People are constantly evolving, absorbing more, collecting experiences, and growing. You may look back and see that you’re a different person now than you were 5 years ago, maybe even a few months ago, but it’s not a clean slate. We grow from ourselves and experiences, always having the past with us, as a learning tool and a grounding element. We collect moments, carry on, and let go of what eventually no longer serves us. However, what will no longer serve us has still been important to developments for us because not only have you grown past it, but it is an example of how you will continue to move forward through life and basically “edit” yourself. I don’t think this is necessarily an edit to perfection process, though it could be (perfection in the eyes of the beholder, of course), but a constant process of give and take as our needs and wants change along the course of our life. To be an ever-changing shape shifting force is to be free to experience life instead of trying to make sense of it. To be instead of to figure out. To feel instead of to name. Living without judgement. It is the practise of non-judgement that can assist us in growing further away from the anxious need to define and describe our entire human experience.

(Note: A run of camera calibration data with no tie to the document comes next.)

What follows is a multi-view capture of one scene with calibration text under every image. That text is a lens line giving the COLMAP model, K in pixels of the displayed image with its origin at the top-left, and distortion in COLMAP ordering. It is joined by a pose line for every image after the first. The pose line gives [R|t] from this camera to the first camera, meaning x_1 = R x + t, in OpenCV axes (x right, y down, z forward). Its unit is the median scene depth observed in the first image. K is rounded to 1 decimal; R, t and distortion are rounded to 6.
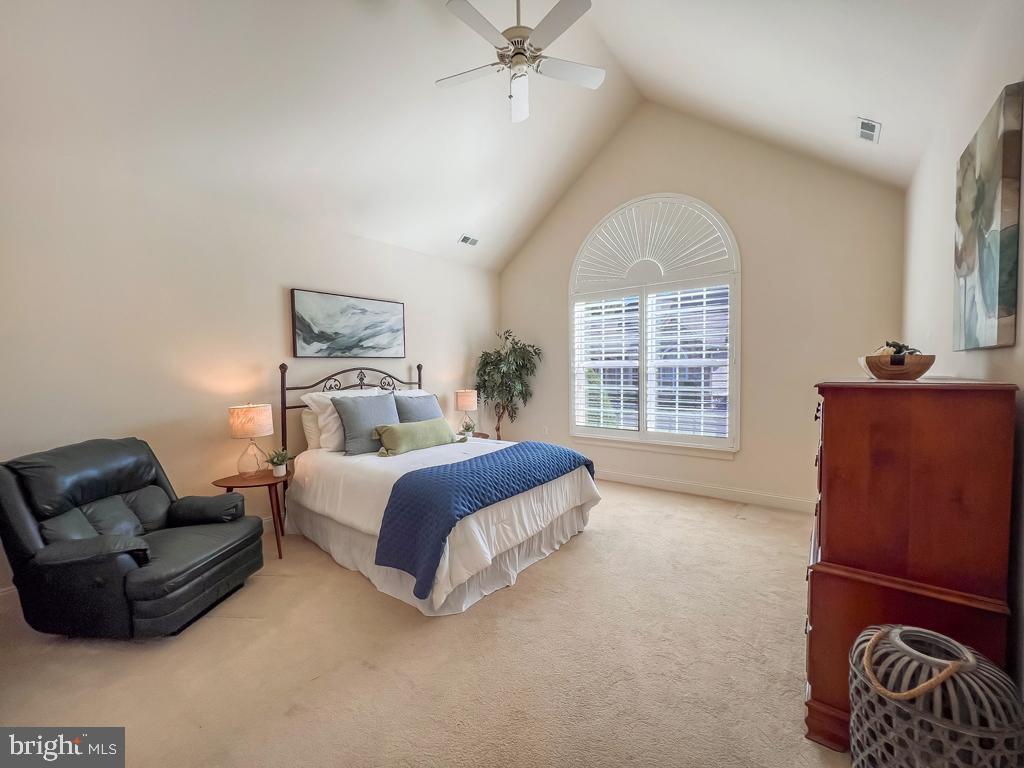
lens RADIAL K [[416.3, 0, 518.5], [0, 416.3, 384.8], [0, 0, 1]] dist [0.000277, 0.001019]
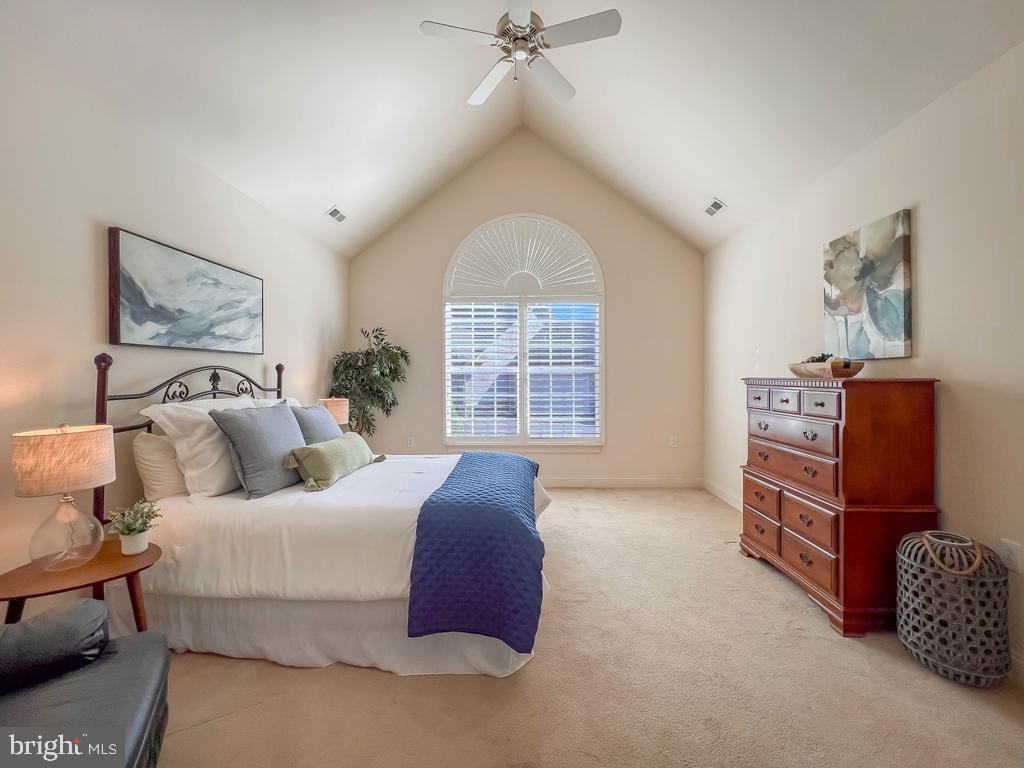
lens RADIAL K [[416.3, 0, 513.0], [0, 416.3, 376.2], [0, 0, 1]] dist [0.000277, 0.001019]
pose [[0.812648, 0.011723, 0.582636, -0.399670], [0.015308, 0.999023, -0.041451, 0.010696], [-0.582553, 0.042604, 0.811675, 0.192781]]
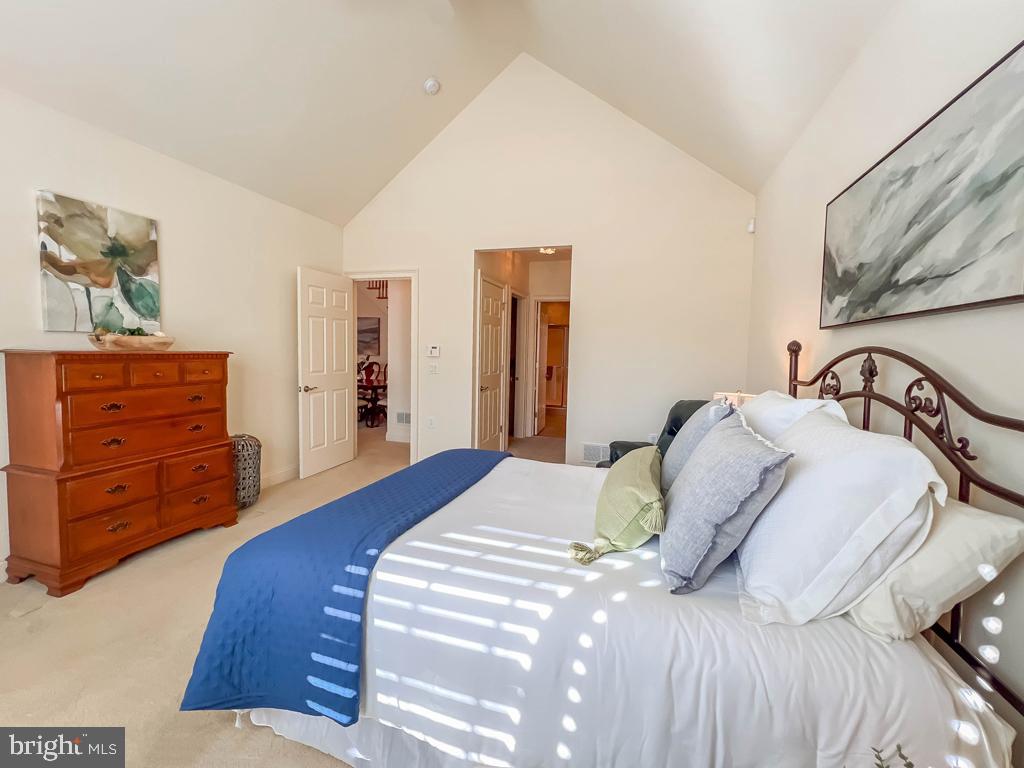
lens RADIAL K [[416.3, 0, 501.8], [0, 416.3, 376.3], [0, 0, 1]] dist [0.000277, 0.001019]
pose [[-0.946771, 0.014896, -0.321564, 0.042764], [-0.020296, 0.994179, 0.105809, -0.050612], [0.321268, 0.106703, -0.940958, 1.308518]]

A quote from Heraclitus that I first heard from spiritual teacher Ram Dass is “you never step into the same river twice”, and I think of this passage a lot as the meaning holds up to the sentiment of constant change and flowing transition. The river, like all things, is always in the evolving motion. I also like to think of this in terms of a waterfall, since a waterfall is beautifully symbolic of permanence within change. The image and essence of the waterfall is the same, and you can stare at it for a period of time and it won’t be the same composition of a waterfall. It’s content changes but it is still the powerful waterfall symbol. The composition of the waterfall being different, but it still being that same waterfall is a representation of a person. The person is the waterfall and all of their past selves, emotions, identities, paths, choices, times when we have changed our minds – this is all different water molecules flowing past and through. It is not a worrying thought of personality detachment or being dissociated from who you are, because you are always you, the “i” you refer to yourself as. You are the image and symbol that is the waterfall. If anything this is freeing because you are without limit or form. You have no restrictions and you are a flowing river.
Our labels do not define us. Our familial and societal roles do not define us. Our interests, hobbies, and education does not define us. Our responses and reactions cannot describe us. We are chameleons to life, and can be what we choose, feel what we feel, free of unnecessary interpretation.